Se o ritmo inicial é alto:
- o corpo entra em esforço elevado cedo
- o acúmulo de fadiga acelera
- fica difícil manter consistência
Ritmo é o principal fator
Subir bem não é subir rápido — é subir no ritmo certo.
Um bom ritmo permite:
- manter esforço constante
- controlar a respiração
- sustentar a subida até o final
Cadência faz diferença
Outro erro comum é pedalar com cadência muito baixa.
Isso aumenta a carga muscular e acelera o cansaço.
Manter uma cadência mais confortável ajuda a:
- distribuir melhor o esforço
- reduzir sobrecarga nas pernas
- manter o movimento mais eficiente
Posição na bike
A forma como você se posiciona também influencia.
Excesso de tensão ou postura inadequada:
- dificulta a respiração
- aumenta o gasto de energia
- reduz eficiência
O papel da estratégia
Em subidas mais longas, pensar no percurso é essencial.
Dividir a subida mentalmente ajuda a manter controle e evitar exageros no início.
Energia e alimentação
Subidas exigem mais energia.

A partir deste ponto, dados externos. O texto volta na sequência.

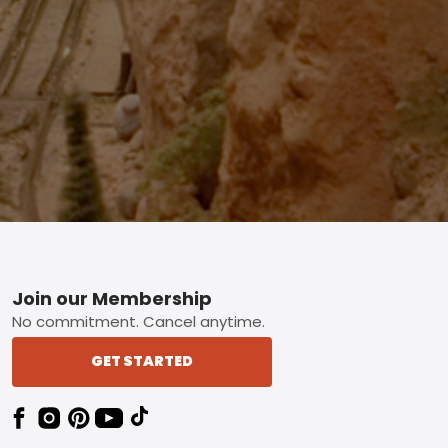
Footer
Join our Membership
No commitment. Cancel anytime.
GET STARTED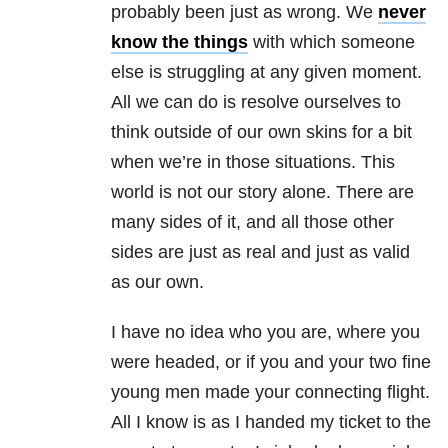
probably been just as wrong. We
never
know the things
with which someone
else is struggling at any given moment.
All we can do is resolve ourselves to
think outside of our own skins for a bit
when we’re in those situations. This
world is not our story alone. There are
many sides of it, and all those other
sides are just as real and just as valid
as our own.
I have no idea who you are, where you
were headed, or if you and your two fine
young men made your connecting flight.
All I know is as I handed my ticket to the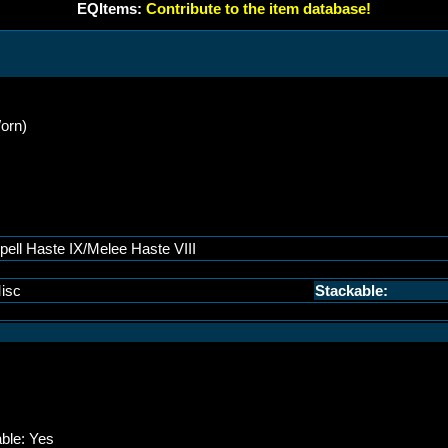
EQItems:
Contribute to the item database!
orn)
pell Haste IX/Melee Haste VIII
isc
Stackable:
able: Yes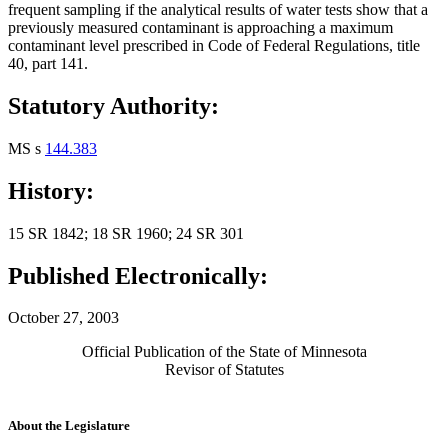
frequent sampling if the analytical results of water tests show that a
previously measured contaminant is approaching a maximum
contaminant level prescribed in Code of Federal Regulations, title
40, part 141.
Statutory Authority:
MS s
144.383
History:
15 SR 1842; 18 SR 1960; 24 SR 301
Published Electronically:
October 27, 2003
Official Publication of the State of Minnesota
Revisor of Statutes
About the Legislature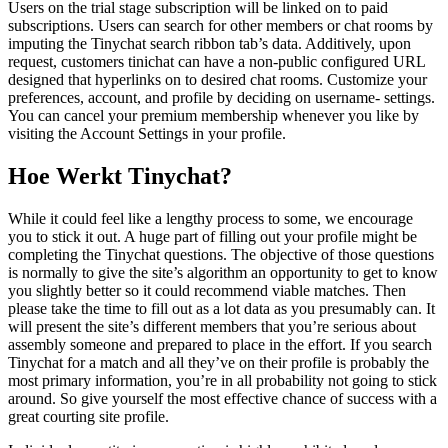
Users on the trial stage subscription will be linked on to paid
subscriptions. Users can search for other members or chat rooms by
imputing the Tinychat search ribbon tab’s data. Additively, upon
request, customers tinichat can have a non-public configured URL
designed that hyperlinks on to desired chat rooms. Customize your
preferences, account, and profile by deciding on username- settings.
You can cancel your premium membership whenever you like by
visiting the Account Settings in your profile.
Hoe Werkt Tinychat?
While it could feel like a lengthy process to some, we encourage
you to stick it out. A huge part of filling out your profile might be
completing the Tinychat questions. The objective of those questions
is normally to give the site’s algorithm an opportunity to get to know
you slightly better so it could recommend viable matches. Then
please take the time to fill out as a lot data as you presumably can. It
will present the site’s different members that you’re serious about
assembly someone and prepared to place in the effort. If you search
Tinychat for a match and all they’ve on their profile is probably the
most primary information, you’re in all probability not going to stick
around. So give yourself the most effective chance of success with a
great courting site profile.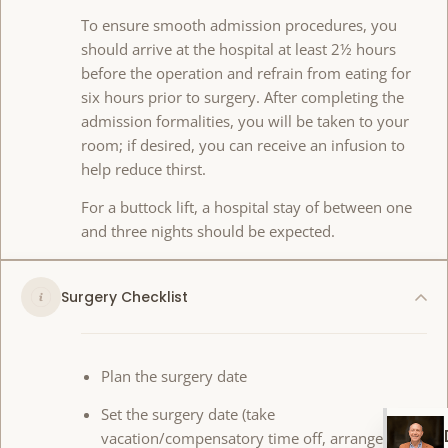
To ensure smooth admission procedures, you
should arrive at the hospital at least 2½ hours
before the operation and refrain from eating for
six hours prior to surgery. After completing the
admission formalities, you will be taken to your
room; if desired, you can receive an infusion to
help reduce thirst.
For a buttock lift, a hospital stay of between one
and three nights should be expected.
Surgery Checklist
Plan the surgery date
Set the surgery date (take
vacation/compensatory time off, arrange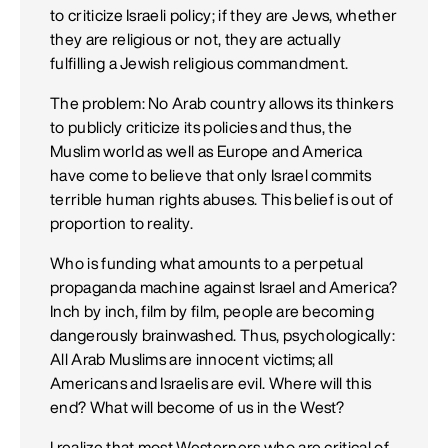
to criticize Israeli policy; if they are Jews, whether
they are religious or not, they are actually
fulfilling a Jewish religious commandment.
The problem: No Arab country allows its thinkers
to publicly criticize its policies and thus, the
Muslim world as well as Europe and America
have come to believe that only Israel commits
terrible human rights abuses. This belief is out of
proportion to reality.
Who is funding what amounts to a perpetual
propaganda machine against Israel and America?
Inch by inch, film by film, people are becoming
dangerously brainwashed. Thus, psychologically:
All Arab Muslims are innocent victims; all
Americans and Israelis are evil. Where will this
end? What will become of us in the West?
I realize that most Westerners who are critical of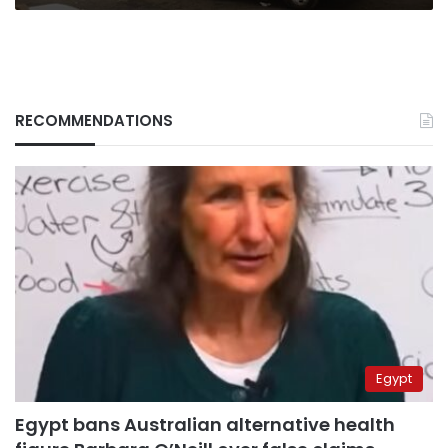
RECOMMENDATIONS
Egypt
Egypt bans Australian alternative health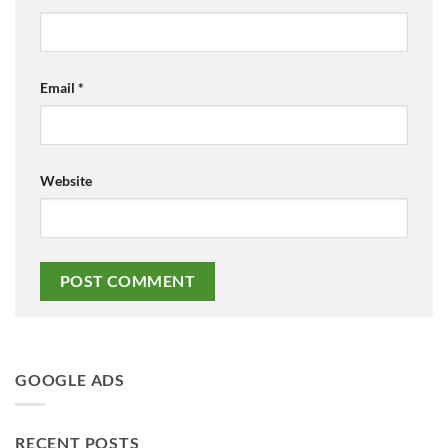
Email
*
Website
GOOGLE ADS
RECENT POSTS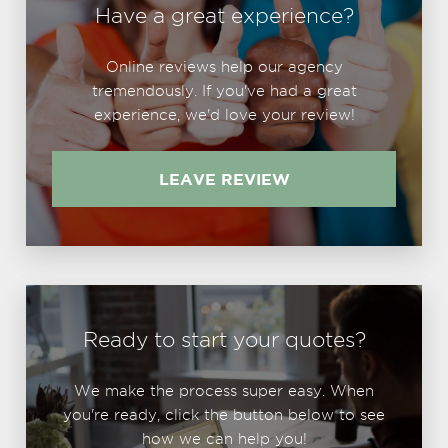
Have a great experience?
Online reviews help our agency
tremendously. If you've had a great
experience, we'd love your review!
LEAVE REVIEW
Ready to start your quotes?
We make the process super easy. When
you're ready, click the button below to see
how we can help you!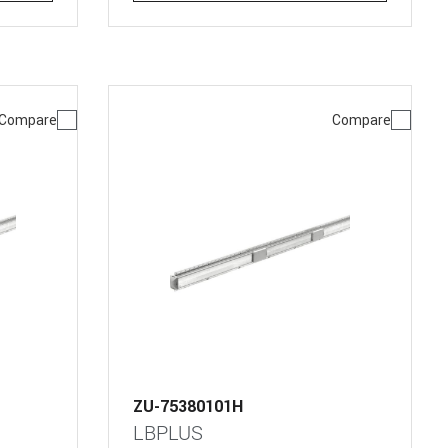
Compare
Compare
ZU-75380101H
LBPLUS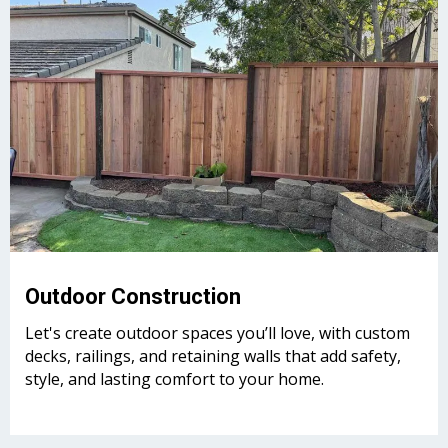
Outdoor Construction
Let's create outdoor spaces you’ll love, with custom
decks, railings, and retaining walls that add safety,
style, and lasting comfort to your home.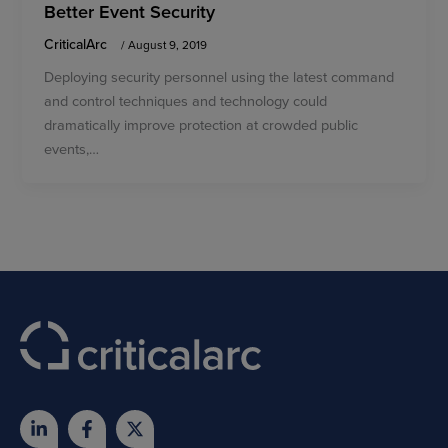
Better Event Security
CriticalArc
/
August 9, 2019
Deploying security personnel using the latest command
and control techniques and technology could
dramatically improve protection at crowded public
events,…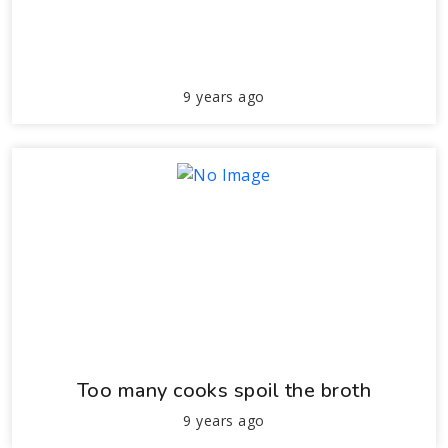
9 years ago
Too many cooks spoil the broth
9 years ago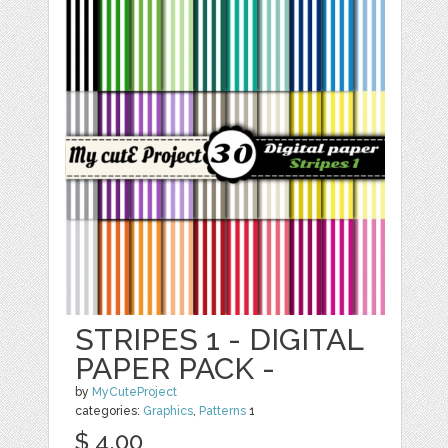
STRIPES 1 - DIGITAL
PAPER PACK -
by
MyCuteProject
categories:
Graphics
,
Patterns
1
$ 4.00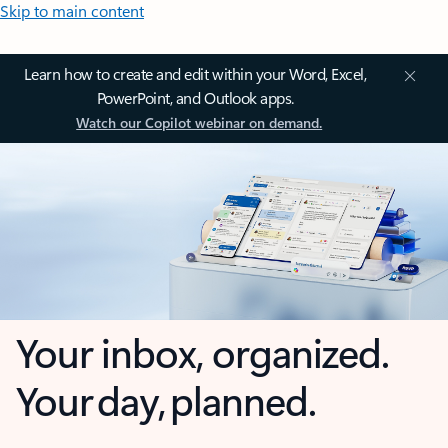
Skip to main content
Learn how to create and edit within your Word, Excel,
PowerPoint, and Outlook apps.
Watch our Copilot webinar on demand.
Your inbox, organized.
Your day, planned.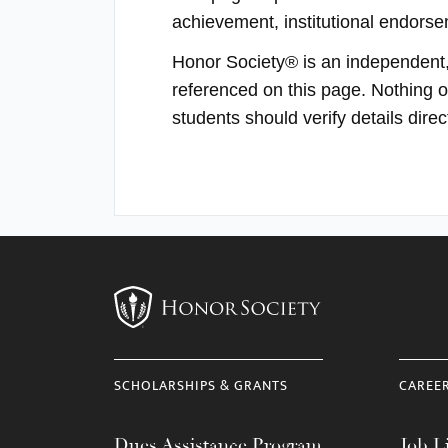
achievement, institutional endorsem
Honor Society® is an independent, p
referenced on this page. Nothing on
students should verify details dir
SCHOLARSHIPS & GRANTS
CAREE
Dues Assistance Program
Job Li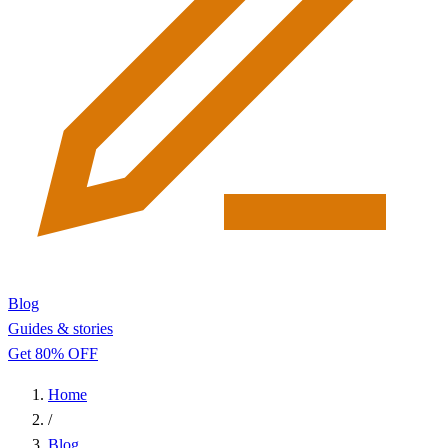
Blog
Guides & stories
Get 80% OFF
Home
/
Blog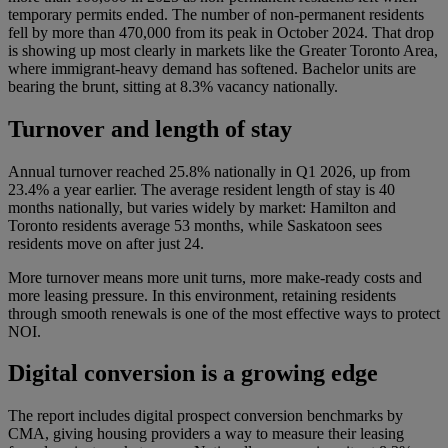
temporary permits ended. The number of non-permanent residents
fell by more than 470,000 from its peak in October 2024. That drop
is showing up most clearly in markets like the Greater Toronto Area,
where immigrant-heavy demand has softened. Bachelor units are
bearing the brunt, sitting at 8.3% vacancy nationally.
Turnover and length of stay
Annual turnover reached 25.8% nationally in Q1 2026, up from
23.4% a year earlier. The average resident length of stay is 40
months nationally, but varies widely by market: Hamilton and
Toronto residents average 53 months, while Saskatoon sees
residents move on after just 24.
More turnover means more unit turns, more make-ready costs and
more leasing pressure. In this environment, retaining residents
through smooth renewals is one of the most effective ways to protect
NOI.
Digital conversion is a growing edge
The report includes digital prospect conversion benchmarks by
CMA, giving housing providers a way to measure their leasing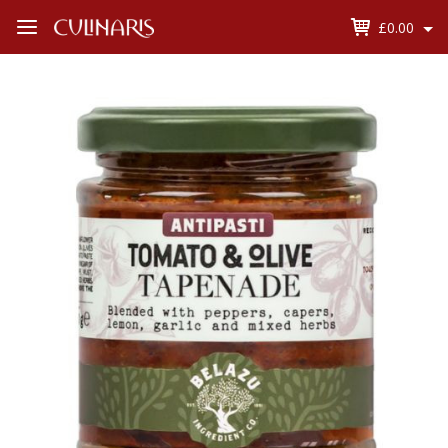
£0.00
Open
Menu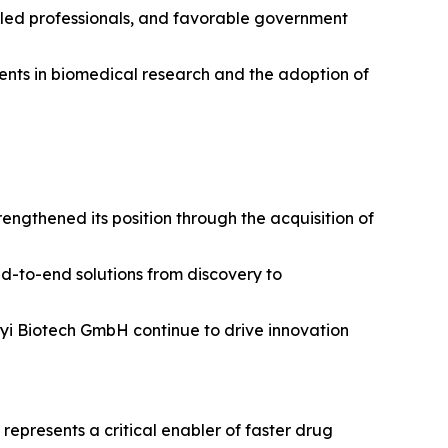
illed professionals, and favorable government
tments in biomedical research and the adoption of
ngthened its position through the acquisition of
nd-to-end solutions from discovery to
enyi Biotech GmbH continue to drive innovation
epresents a critical enabler of faster drug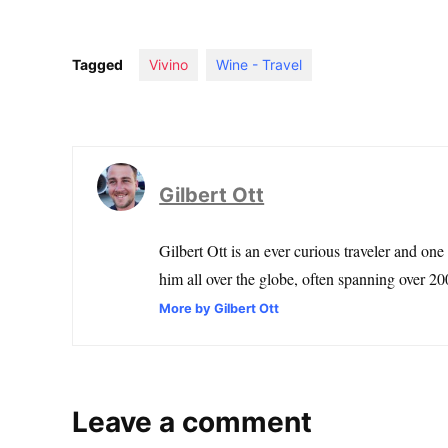
Tagged
Vivino
Wine - Travel
Gilbert Ott
Gilbert Ott is an ever curious traveler and one
him all over the globe, often spanning over 200
More by Gilbert Ott
Leave a comment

Se você já começa cansado ou mal alimentado:
- a quebra vem mais cedo
- o esforço parece maior
O que ajustar na prática?
- começar a subida em ritmo controlado
- evitar “ataques” no início
- manter cadência confortável
- focar na constância
Conclusão
No ciclismo, quem começa forte demais na subida costuma pagar o preço antes do final.
Controlar o ritmo desde o início é o que permite chegar melhor — e mais forte — até o topo.